Feature Store
A centralised data platform for storing, serving, and managing machine learning features so that they can be reused consistently across training and online inference.
Feature stores are data systems purpose-built for machine learning that store, version, and serve features — the curated inputs to a model — through a single source of truth shared by data scientists, ML engineers, and online inference services. The pattern was popularised by Uber's Michelangelo platform in 2017 and has since become a standard component of mature MLOps stacks for fraud detection, recommendation, dynamic pricing, and real-time personalisation.
Why feature stores exist
Production machine learning suffers from two recurring problems. The first is training-serving skew: features computed in batch jobs for training drift away from how the same features are computed in a low-latency online service, silently degrading model quality. The second is duplication of effort: every team rebuilds the same join, aggregation, or windowed average against the warehouse, producing slightly different versions of the same concept such as user lifetime spend. A feature store solves both by defining each feature once, materialising it to an offline store for training and an online store for inference, and guaranteeing that the two stay consistent.
Architecture
A typical feature store has four layers. Feature definitions are declarative specifications — usually in Python or SQL — describing how a feature is computed from upstream sources. Transformation engines run those definitions in batch using Spark, dbt, or Snowflake and in streaming mode using Kafka, Flink, or Kinesis. The offline store keeps historical feature values, typically in a columnar warehouse such as BigQuery, Snowflake, Databricks Delta, or Parquet on object storage, and supports point-in-time joins to assemble training sets without label leakage. The online store, usually a low-latency key-value system such as Redis, DynamoDB, Aerospike, or Cassandra, serves the latest feature values to inference services with single-digit millisecond latency.
Major implementations
Feast is the leading open-source feature store, originally built at Gojek and now maintained as a community project. Its modular architecture lets teams plug in any warehouse, online store, or compute engine, making it the preferred choice for organisations that want to avoid vendor lock-in. Tecton, founded by members of the Uber Michelangelo team, is a fully managed enterprise platform with strong support for streaming features defined against Kafka and Kinesis. Hopsworks offers an open-core platform with a polished UI, native lineage tracking, and integrations with Spark and Flink. The major cloud providers and data platforms — AWS SageMaker, Databricks, Google Vertex AI, and Snowflake — have added their own feature store offerings that integrate tightly with the rest of their stacks.

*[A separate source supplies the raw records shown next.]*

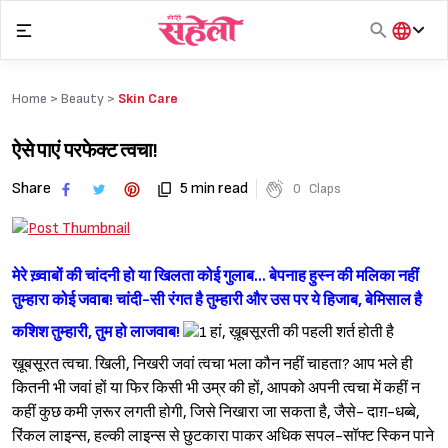
Skip
to
content
हिंदी
English
Home >
Beauty
>
Skin Care
मराठी
ऐसे पाएं परफेक्ट त्वचा!
Share
5 min read
0
Claps
मेरे ख़्वाबों की चांदनी हो या खिलता कोई गुलाब...
बेपनाह हुस्न की मलिका नहीं
तुम्हारा कोई जवाब!
चांदी-सी रंगत है तुम्हारी और उस पर ये हिजाब,
बेमिसाल है
कशिश तुम्हारी, तुम हो लाजवाब!
हां, ख़ूबसूरती की पहली शर्त होती है
ख़ूबसूरत त्वचा. खिली, निखरी जवां त्वचा भला कौन नहीं चाहता? आप भले ही
कितनी भी जवां हों या फिर किसी भी उम्र की हों, आपको अपनी त्वचा में कहीं न
कहीं कुछ कमी ज़रूर लगती होगी, जिसे निखारा जा सकता है, जैसे- दाग़-धब्बे,
रिंकल लाइन्स, हल्की लाइन्स से छुटकारा पाकर अधिक सपल-सॉफ्ट स्किन पाने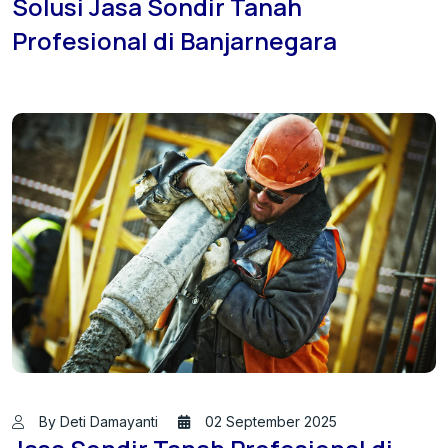
Solusi Jasa Sondir Tanah
Profesional di Banjarnegara
By Deti Damayanti
02 September 2025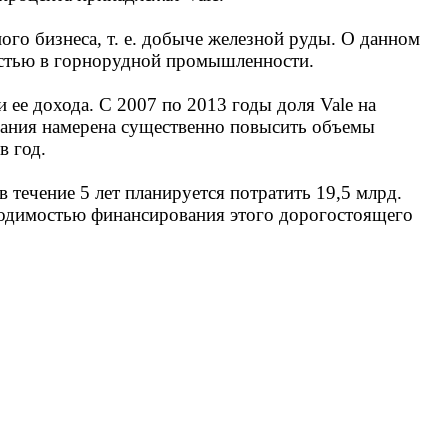
ого бизнеса, т. е. добыче железной руды. О данном
ностью в горнорудной промышленности.
 ее дохода. С 2007 по 2013 годы доля Vale на
пания намерена существенно повысить объемы
в год.
 течение 5 лет планируется потратить 19,5 млрд.
ходимостью финансирования этого дорогостоящего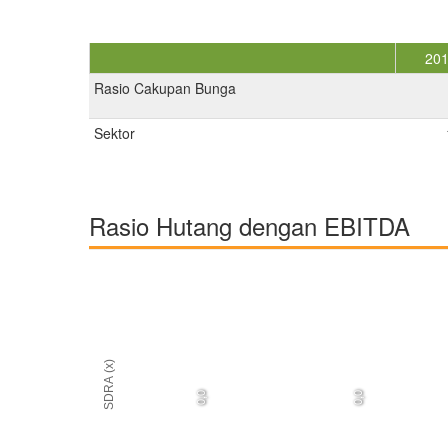
20
Rasio Cakupan Bunga
Sektor
Rasio Hutang dengan EBITDA
SDRA (x)
0,0
0,0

| Platform | Licence | Streaming support | Best fit | | --- | --- | --- | --- | | Feast | Open source (Apache 2.0) | Via Spark or external | Teams that own their stack | | Tecton | Commercial / managed | First-class | Real-time use cases at enterprise scale | | Hopsworks | Open core | Native (Flink) | On-prem and regulated industries | | Databricks Feature Store | Bundled commercial | Via Structured Streaming | Existing Databricks users |
When feature stores are worth the cost
Feature stores add operational complexity and are not necessary for every team. They become valuable when an organisation has multiple ML models in production, requires sub-second online predictions, needs to reuse features across teams, or must demonstrate point-in-time correctness for regulators. Teams running a single batch model on weekly retraining cadences usually do not need a dedicated feature store.
References
- Hermann, J., and Del Balso, M. (2017). Meet Michelangelo: Uber's Machine Learning Platform. Uber Engineering Blog.
- Feast Authors (2025). Feast: An Open Source Feature Store for Machine Learning. feast.dev.
- Tecton (2025). The Definitive Guide to Feature Stores. tecton.ai.
- Bank Negara Malaysia (2023). Risk Management in Technology (RMiT). bnm.gov.my.